'''

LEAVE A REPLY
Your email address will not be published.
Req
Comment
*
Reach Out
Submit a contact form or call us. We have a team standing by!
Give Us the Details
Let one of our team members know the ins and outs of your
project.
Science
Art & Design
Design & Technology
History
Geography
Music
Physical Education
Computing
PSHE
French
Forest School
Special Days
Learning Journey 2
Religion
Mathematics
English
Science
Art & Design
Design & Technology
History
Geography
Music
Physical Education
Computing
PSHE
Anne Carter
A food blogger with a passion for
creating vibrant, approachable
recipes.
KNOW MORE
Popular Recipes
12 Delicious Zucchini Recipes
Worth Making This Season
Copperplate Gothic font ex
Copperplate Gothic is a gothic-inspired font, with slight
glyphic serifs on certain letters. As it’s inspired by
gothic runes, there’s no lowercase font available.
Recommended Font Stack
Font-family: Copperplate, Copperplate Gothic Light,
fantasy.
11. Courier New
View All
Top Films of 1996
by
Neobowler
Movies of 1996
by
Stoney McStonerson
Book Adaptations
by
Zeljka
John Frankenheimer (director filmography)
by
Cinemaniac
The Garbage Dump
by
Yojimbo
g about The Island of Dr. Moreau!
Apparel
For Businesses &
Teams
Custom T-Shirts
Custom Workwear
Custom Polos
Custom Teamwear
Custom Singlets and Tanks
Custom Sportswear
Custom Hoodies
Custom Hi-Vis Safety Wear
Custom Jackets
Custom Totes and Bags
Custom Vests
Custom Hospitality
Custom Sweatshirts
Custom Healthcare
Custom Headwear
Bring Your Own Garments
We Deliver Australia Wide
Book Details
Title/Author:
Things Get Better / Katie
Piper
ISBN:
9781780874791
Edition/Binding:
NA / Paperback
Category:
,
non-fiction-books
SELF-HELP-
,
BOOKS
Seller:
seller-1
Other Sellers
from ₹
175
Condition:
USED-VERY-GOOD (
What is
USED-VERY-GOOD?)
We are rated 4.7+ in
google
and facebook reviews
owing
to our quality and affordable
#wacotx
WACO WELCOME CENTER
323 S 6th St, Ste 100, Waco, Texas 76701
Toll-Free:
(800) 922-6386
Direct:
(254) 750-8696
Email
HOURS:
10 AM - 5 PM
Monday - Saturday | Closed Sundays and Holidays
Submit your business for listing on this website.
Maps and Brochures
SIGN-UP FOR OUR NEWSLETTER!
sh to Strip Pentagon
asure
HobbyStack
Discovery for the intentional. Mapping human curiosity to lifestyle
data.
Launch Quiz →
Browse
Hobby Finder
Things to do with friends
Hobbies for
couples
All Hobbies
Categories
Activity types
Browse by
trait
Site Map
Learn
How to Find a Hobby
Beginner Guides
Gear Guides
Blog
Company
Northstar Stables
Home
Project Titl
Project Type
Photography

'''

Please copy out every line of the preceding listing that carries "inspired".

Copperplate Gothic is a gothic-inspired font, with slight
glyphic serifs on certain letters. As it’s inspired by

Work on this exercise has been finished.